EditDV was built on top of QuickTime and supported QuickTime filters as well as its own built-in effects and transitions. Effects could be animated using keyframes. EditDV 2.0 worked natively with Quicktime MOV format. For Microsoft Windows users, where the standard was AVI, this required the use of a provided external conversion tool afterwards when AVI was wanted.

The user interface had a Project window for organising clips into bins, a Sequence window with a multi-track timeline for arranging clips into a program using three-point editing, and Source and Program monitor windows. A finished program could either be exported as a QuickTime movie or written back to DV tape using the "print to video" command.

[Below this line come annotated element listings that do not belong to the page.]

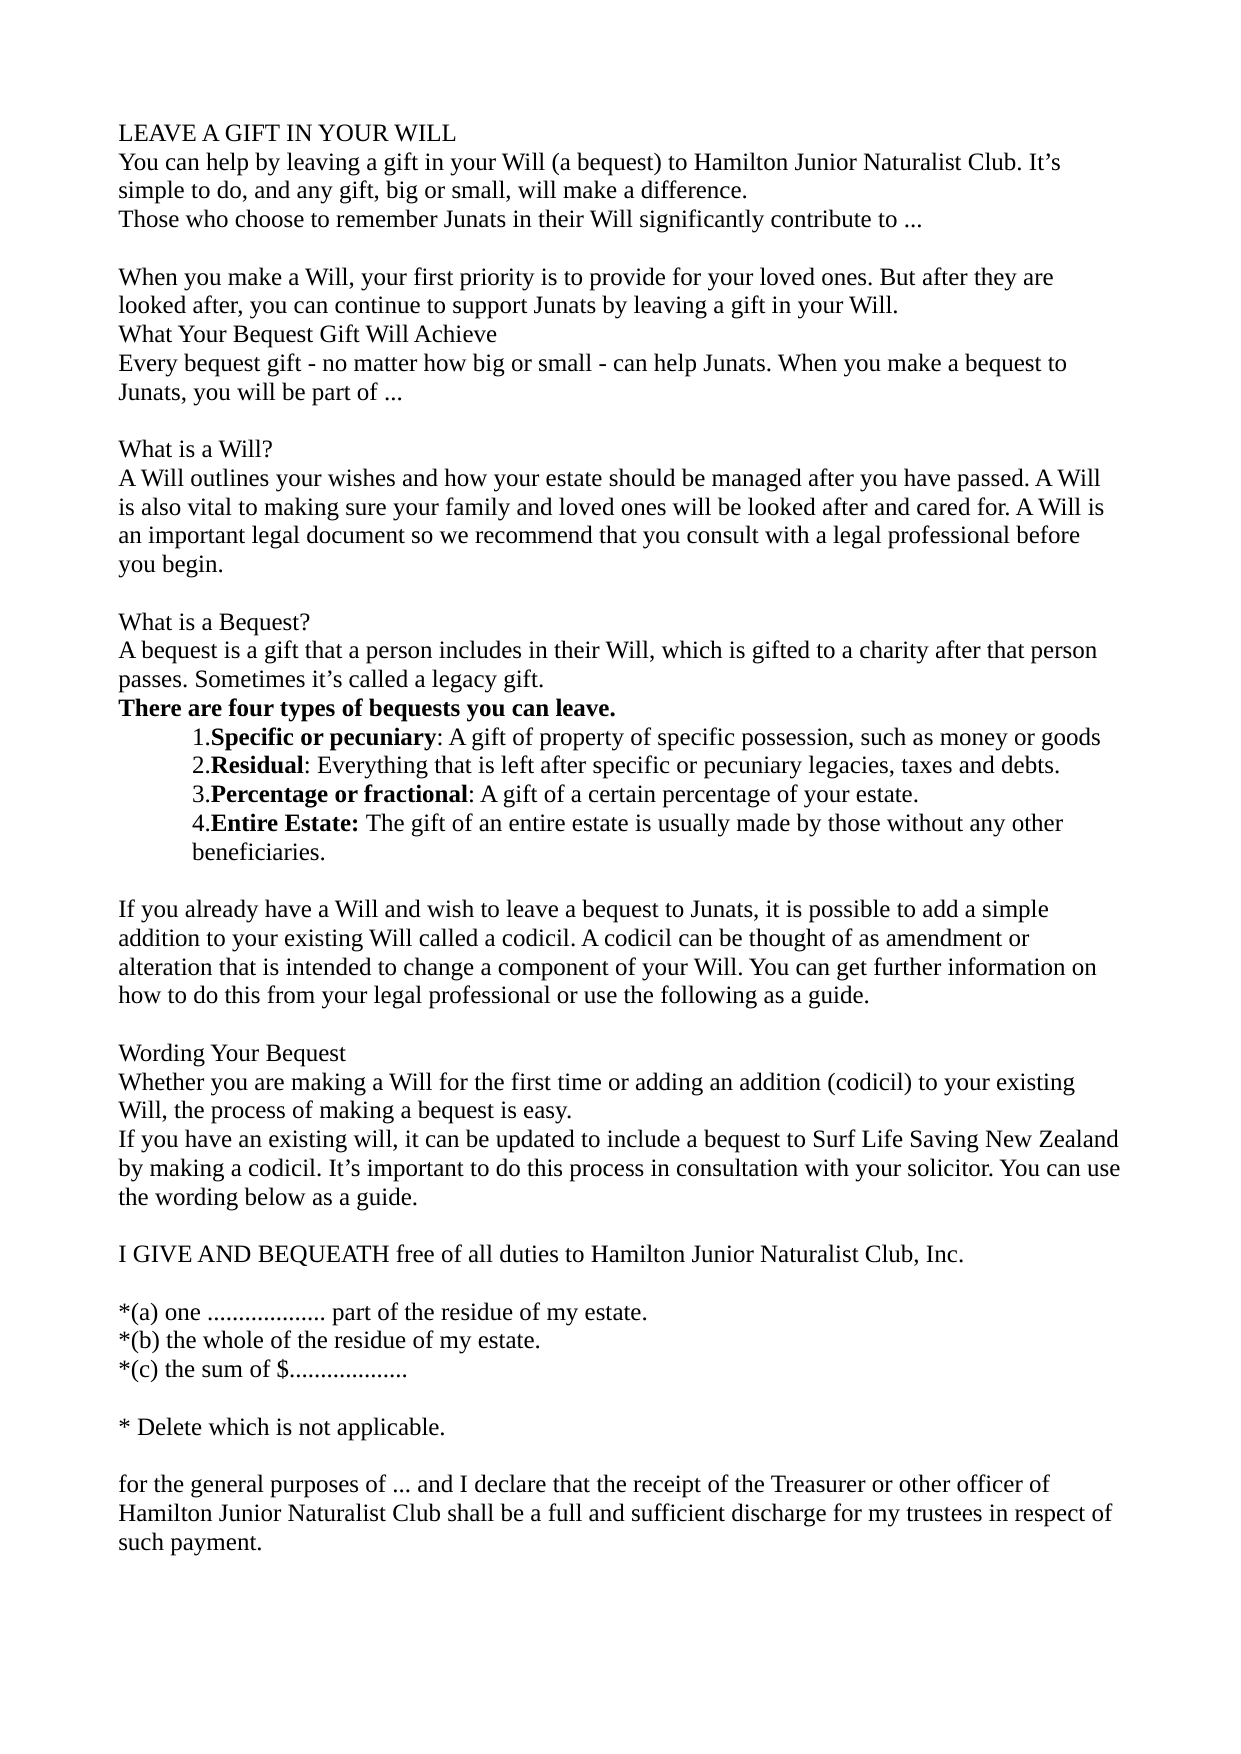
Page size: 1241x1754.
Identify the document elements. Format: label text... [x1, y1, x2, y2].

text I GIVE AND BEQUEATH free of all duties to Hamilton Junior Naturalist Club, Inc. [118, 1239, 1122, 1268]
list Percentage or fractional: A gift of a certain percentage of your estate. [192, 779, 1122, 808]
text Every bequest gift - no matter how big or small - can help Junats. When you make a bequest to Junats, you will be part of ... [118, 348, 1122, 406]
text What is a Bequest? [118, 607, 1122, 636]
list Specific or pecuniary: A gift of property of specific possession, such as money or goods [192, 722, 1122, 751]
text There are four types of bequests you can leave. [118, 693, 1122, 722]
text What Your Bequest Gift Will Achieve [118, 319, 1122, 348]
text Wording Your Bequest [118, 1038, 1122, 1067]
list Residual: Everything that is left after specific or pecuniary legacies, taxes and debts. [192, 751, 1122, 779]
text A Will outlines your wishes and how your estate should be managed after you have passed. A Will is also vital to making sure your family and loved ones will be looked after and cared for. A Will is an important legal document so we recommend that you consult with a legal professional before you begin. [118, 463, 1122, 578]
text *(b) the whole of the residue of my estate. [118, 1326, 1122, 1354]
text You can help by leaving a gift in your Will (a bequest) to Hamilton Junior Naturalist Club. It’s simple to do, and any gift, big or small, will make a difference. [118, 147, 1122, 204]
text for the general purposes of ... and I declare that the receipt of the Treasurer or other officer of Hamilton Junior Naturalist Club shall be a full and sufficient discharge for my trustees in respect of such payment. [118, 1469, 1122, 1556]
text What is a Will? [118, 434, 1122, 463]
text LEAVE A GIFT IN YOUR WILL [118, 118, 1122, 147]
text A bequest is a gift that a person includes in their Will, which is gifted to a charity after that person passes. Sometimes it’s called a legacy gift. [118, 636, 1122, 693]
text * Delete which is not applicable. [118, 1412, 1122, 1441]
text If you already have a Will and wish to leave a bequest to Junats, it is possible to add a simple addition to your existing Will called a codicil. A codicil can be thought of as amendment or alteration that is intended to change a component of your Will. You can get further information on how to do this from your legal professional or use the following as a guide. [118, 894, 1122, 1009]
text *(c) the sum of $................... [118, 1354, 1122, 1383]
text When you make a Will, your first priority is to provide for your loved ones. But after they are looked after, you can continue to support Junats by leaving a gift in your Will. [118, 262, 1122, 319]
text *(a) one ................... part of the residue of my estate. [118, 1297, 1122, 1326]
list Entire Estate: The gift of an entire estate is usually made by those without any other beneficiaries. [192, 808, 1122, 866]
text If you have an existing will, it can be updated to include a bequest to Surf Life Saving New Zealand by making a codicil. It’s important to do this process in consultation with your solicitor. You can use the wording below as a guide. [118, 1124, 1122, 1211]
text Whether you are making a Will for the first time or adding an addition (codicil) to your existing Will, the process of making a bequest is easy. [118, 1067, 1122, 1124]
text Those who choose to remember Junats in their Will significantly contribute to ... [118, 204, 1122, 233]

Version 3.0, then renamed CineStream, shifted towards web designers who wanted to add video streaming interactivity to a website. The new feature called EventStream allowed setting clickable hot spots to link to another location, either to another page with a URL or to another video. This feature distinguished CineStream from the rest of the competition.

== Products ==

The EditDV product family included a number of related products, all sharing a similar name:

- EditDV	Video editing software (Mac and Windows)
- SoftDV	A QuickTime software codec for playing DV media, included as part of EditDV (Mac and Windows)
- MotoDV	PCI-based FireWire interface with DV capture software (Mac and Windows)
- PhotoDV	Software to capture high-quality stills from a DV tape using MotoDV hardware (Mac and Windows)
- RotoDV	Software for rotoscoping (painting over video), released in Sept 1999 (Macintosh only)

== Name changes and eventual demise ==

In 1999, the company Radius Inc. changed its name to Digital Origin. In 2000, Digital Origin Inc (and EditDV) was bought by Media 100. In early 2001, Media 100 released an updated version of EditDV under the new name CineStream 3.0. Later that year (October 2001) Media 100 was bought by Autodesk's Discreet Division.

CineStream for Macintosh required classic Mac OS. It was never ported to Mac OS X and faced increasing competition on that platform from Apple's own Final Cut Pro application. Development of EditDV/Cinestream was officially discontinued in 2002.